Transcribe the listing exactly, skipping every picture.

=-=-=

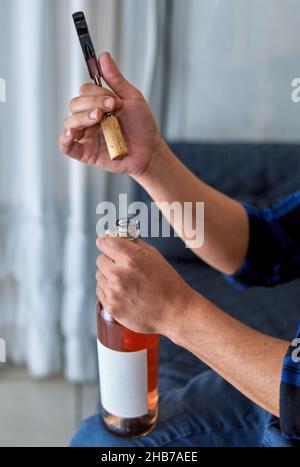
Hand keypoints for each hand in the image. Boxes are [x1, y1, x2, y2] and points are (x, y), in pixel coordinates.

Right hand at [59, 52, 161, 177]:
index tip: (114, 100)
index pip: (85, 92)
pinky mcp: (85, 153)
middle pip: (74, 104)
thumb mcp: (132, 98)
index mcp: (98, 104)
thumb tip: (103, 56)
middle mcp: (89, 118)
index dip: (96, 94)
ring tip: (98, 118)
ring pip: (69, 122)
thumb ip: (115, 79)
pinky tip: (73, 133)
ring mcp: (86, 135)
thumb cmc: (142, 125)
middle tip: (109, 109)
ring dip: (81, 118)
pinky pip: (66, 146)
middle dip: (90, 104)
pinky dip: (65, 139)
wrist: (149, 150)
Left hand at [95, 237, 195, 334]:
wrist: (174, 312)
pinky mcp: (112, 307)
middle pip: (100, 259)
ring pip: (99, 275)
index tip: (107, 244)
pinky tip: (123, 292)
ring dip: (108, 275)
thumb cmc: (167, 283)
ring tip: (126, 281)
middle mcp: (119, 274)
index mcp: (131, 258)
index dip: (106, 242)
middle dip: (110, 260)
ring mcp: (114, 293)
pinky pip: (100, 291)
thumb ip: (134, 244)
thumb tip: (117, 237)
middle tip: (123, 266)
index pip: (104, 242)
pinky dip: (108, 290)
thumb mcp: (154, 256)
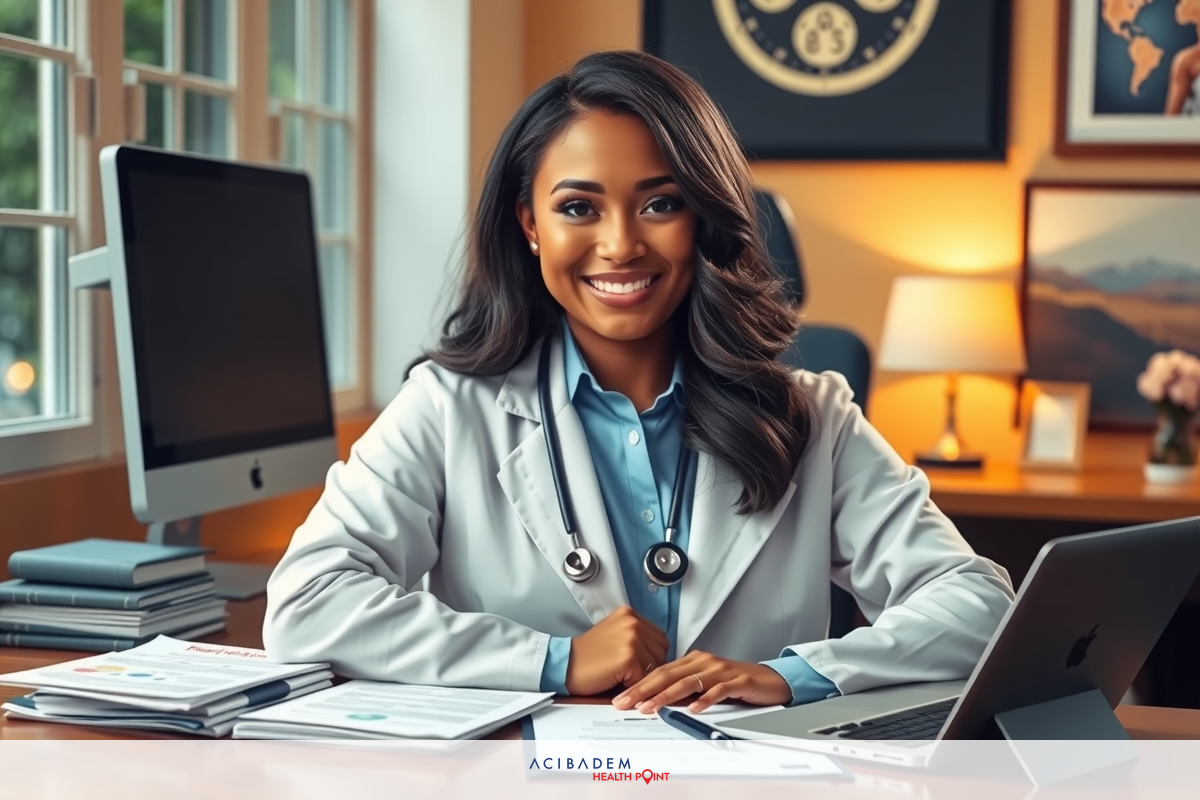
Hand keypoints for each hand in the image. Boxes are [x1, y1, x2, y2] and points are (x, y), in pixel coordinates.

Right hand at [565, 606, 669, 695]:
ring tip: (622, 674)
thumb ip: (637, 636)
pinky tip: (617, 680)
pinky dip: (633, 684)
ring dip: (642, 675)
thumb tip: (659, 652)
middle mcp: (632, 622)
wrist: (565, 665)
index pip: (659, 637)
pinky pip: (644, 677)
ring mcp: (631, 639)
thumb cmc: (588, 655)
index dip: (651, 654)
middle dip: (650, 665)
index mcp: (629, 614)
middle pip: (662, 651)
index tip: (639, 662)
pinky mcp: (629, 658)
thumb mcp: (614, 633)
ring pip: (656, 665)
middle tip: (629, 671)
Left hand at [611, 650, 791, 713]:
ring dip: (667, 696)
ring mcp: (720, 671)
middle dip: (644, 689)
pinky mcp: (737, 681)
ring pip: (689, 682)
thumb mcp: (704, 684)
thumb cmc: (734, 682)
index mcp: (693, 661)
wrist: (768, 680)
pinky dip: (705, 700)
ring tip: (650, 707)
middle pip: (668, 675)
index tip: (621, 696)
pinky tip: (694, 709)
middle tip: (625, 702)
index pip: (659, 672)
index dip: (638, 684)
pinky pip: (718, 690)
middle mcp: (704, 662)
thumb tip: (655, 702)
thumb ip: (682, 690)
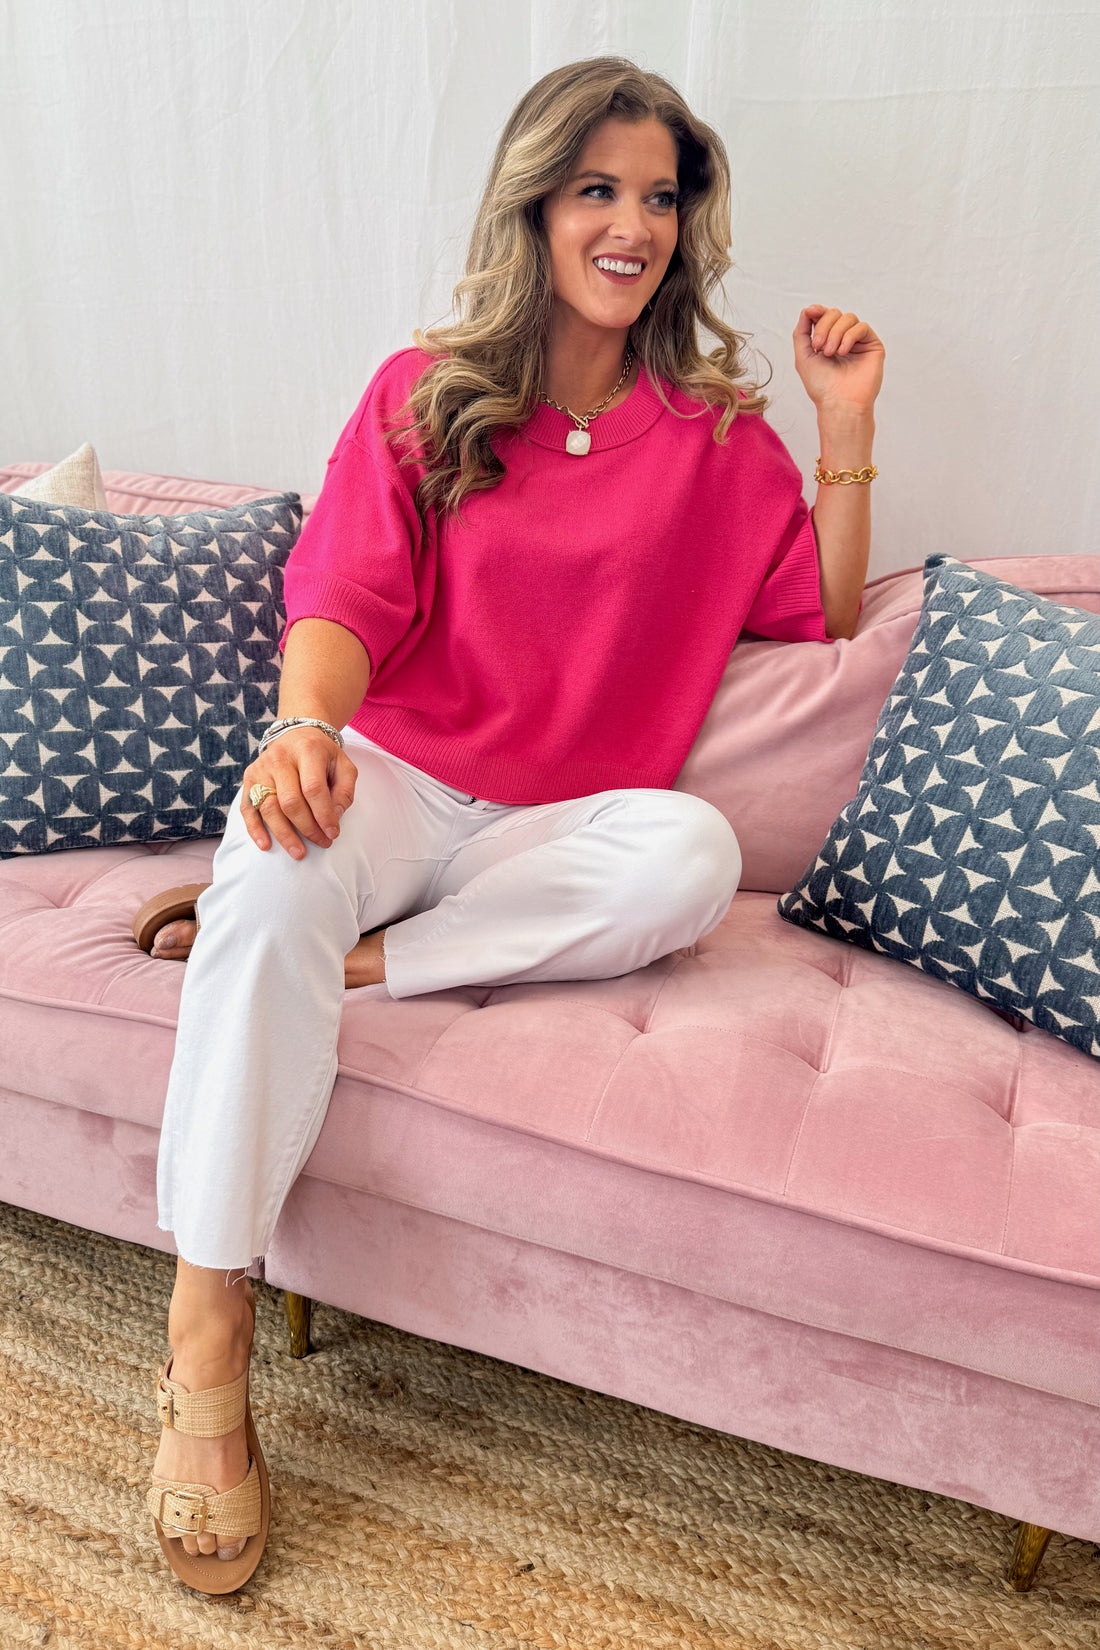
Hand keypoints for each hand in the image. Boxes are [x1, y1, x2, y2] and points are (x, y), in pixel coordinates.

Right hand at [241, 726, 356, 858]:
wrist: (297, 734)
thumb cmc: (323, 756)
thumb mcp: (343, 766)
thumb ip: (344, 791)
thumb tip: (334, 817)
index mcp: (307, 751)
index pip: (313, 788)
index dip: (323, 814)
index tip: (333, 833)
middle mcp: (280, 758)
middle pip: (290, 802)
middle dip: (308, 828)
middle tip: (322, 843)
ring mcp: (261, 769)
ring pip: (269, 808)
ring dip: (284, 834)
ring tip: (298, 853)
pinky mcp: (249, 779)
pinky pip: (248, 808)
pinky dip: (255, 829)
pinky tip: (265, 845)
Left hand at [793, 305, 884, 416]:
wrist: (838, 403)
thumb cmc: (821, 386)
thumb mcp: (803, 356)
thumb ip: (802, 332)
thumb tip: (808, 309)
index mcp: (827, 340)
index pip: (824, 315)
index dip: (817, 311)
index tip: (810, 314)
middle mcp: (843, 339)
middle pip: (835, 313)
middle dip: (824, 326)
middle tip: (819, 347)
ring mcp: (859, 342)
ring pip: (848, 318)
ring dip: (835, 333)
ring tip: (830, 353)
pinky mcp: (872, 345)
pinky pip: (861, 327)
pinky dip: (849, 337)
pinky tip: (842, 352)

=-=-=

**SOLUTION TO THIS EXERCISE:**
Hand keypoints for each hand in the image. Boxes are [x1, y1, x2, y2] and points are (x, y), in pixel coordinates.

Right hand at [59, 52, 161, 177]:
index tip: (114, 100)
index pip: (85, 92)
pinky mcp: (85, 153)
middle pip: (74, 104)
thumb mcp: (132, 98)
index mcp: (98, 104)
thumb tip: (103, 56)
middle mcp: (89, 118)
index dip: (96, 94)
ring tip: (98, 118)
ring pip: (69, 122)
thumb ip: (115, 79)
pinky tip: (73, 133)
ring mcp: (86, 135)
thumb cmc: (142, 125)
middle tip: (109, 109)
ring dip: (81, 118)
pinky pip: (66, 146)
middle dip: (90, 104)
pinky dip: (65, 139)
wrist: (149, 150)
Left hand at [95, 237, 195, 334]:
wrist: (174, 312)
pinky mcp: (112, 307)
middle pip: (100, 259)
ring pip: (99, 275)
index tip: (107, 244)
pinky tip: (123, 292)
ring dip: (108, 275)
thumb cmc: (167, 283)
ring tip: (126, 281)
middle mcp: (119, 274)
index mcp: (131, 258)
index dip: (106, 242)
middle dip: (110, 260)
ring mcp: (114, 293)
pinky pip: (100, 291)
thumb ip: (134, 244)
thumb tip: (117, 237)
middle tip: (123, 266)
index pip: (104, 242)
pinky dip: (108, 290)
thumb mcp: (154, 256)
Hand keypoints for each hand in the image. Boxes are [x1, y1, x2, y2] and points are (x, y), in pixel coordinates.

Right hand at [565, 606, 669, 695]:
ring tip: (622, 674)
thumb ip: (637, 636)
pinky tip: (617, 680)
pinky dip: (633, 684)
ring dip: (642, 675)
thumb tip: (659, 652)
middle mcp: (632, 622)
wrist: (565, 665)
index pip: (659, 637)
pinky pip: (644, 677)
ring mcp: (631, 639)
thumb cmc: (588, 655)
index dip: (651, 654)
middle dip: (650, 665)
index mcp: (629, 614)
middle pip: (662, 651)
index tip: (639, 662)
pinky mcp: (629, 658)
thumb mcp: (614, 633)
ring pip: (656, 665)
middle tip: (629, 671)
Left hand at [611, 650, 791, 713]:
ring dip: (667, 696)
ring mcp: (720, 671)
middle dip: (644, 689)
pinky mcp: (737, 681)
ring pip: (689, 682)
thumb mcp: (704, 684)
thumb cmc: (734, 682)
index mcp: (693, 661)
wrist: (768, 680)
pinky dip: (705, 700)
ring tip: (650, 707)
middle pip: (668, 675)
index tip: (621, 696)
pinky tip: (694, 709)
middle tip: (625, 702)
index pip: (659, 672)
index dip: (638, 684)
pinky pip: (718, 690)
middle mcp: (704, 662)
thumb tip: (655, 702)
thumb ip: (682, 690)
Hand keypoints for each hand in the image. Boxes are [x1, y1, x2, y2] and points are (x, y), in pixel coordinates.

Right hand at [241, 726, 356, 858]:
wrist: (297, 734)
thumb cmc: (323, 756)
thumb mcp: (343, 766)
thumb ip: (344, 791)
thumb tip: (334, 817)
index mcp: (307, 751)
index pip: (313, 788)
index dip: (323, 814)
index tip: (333, 833)
middle mcp: (280, 758)
middle pip: (290, 802)
middle dip: (308, 828)
middle tip: (322, 843)
ring mcp: (261, 769)
ring pip: (269, 808)
ring dip: (284, 834)
ring tip: (298, 853)
pinky mcp: (249, 779)
pinky pip: (248, 808)
pinky dip: (255, 829)
pinky tip: (265, 845)
Left hand at [793, 305, 884, 416]:
wrist: (838, 403)
thumb cmc: (821, 386)
thumb mcp: (803, 356)
thumb ip: (802, 332)
thumb tip: (808, 309)
index mcp: (827, 340)
index pip: (824, 315)
index dip: (817, 311)
index tip: (810, 314)
middle mcp: (843, 339)
middle pip: (835, 313)
middle dip: (824, 326)
middle tip: (819, 347)
ring mcp: (859, 342)
ring pip: (848, 318)
ring dip: (835, 333)
ring tip: (830, 353)
pinky mcp: (872, 345)
pinky pip: (861, 327)
pinky dip: (849, 337)
pinky tip: (842, 352)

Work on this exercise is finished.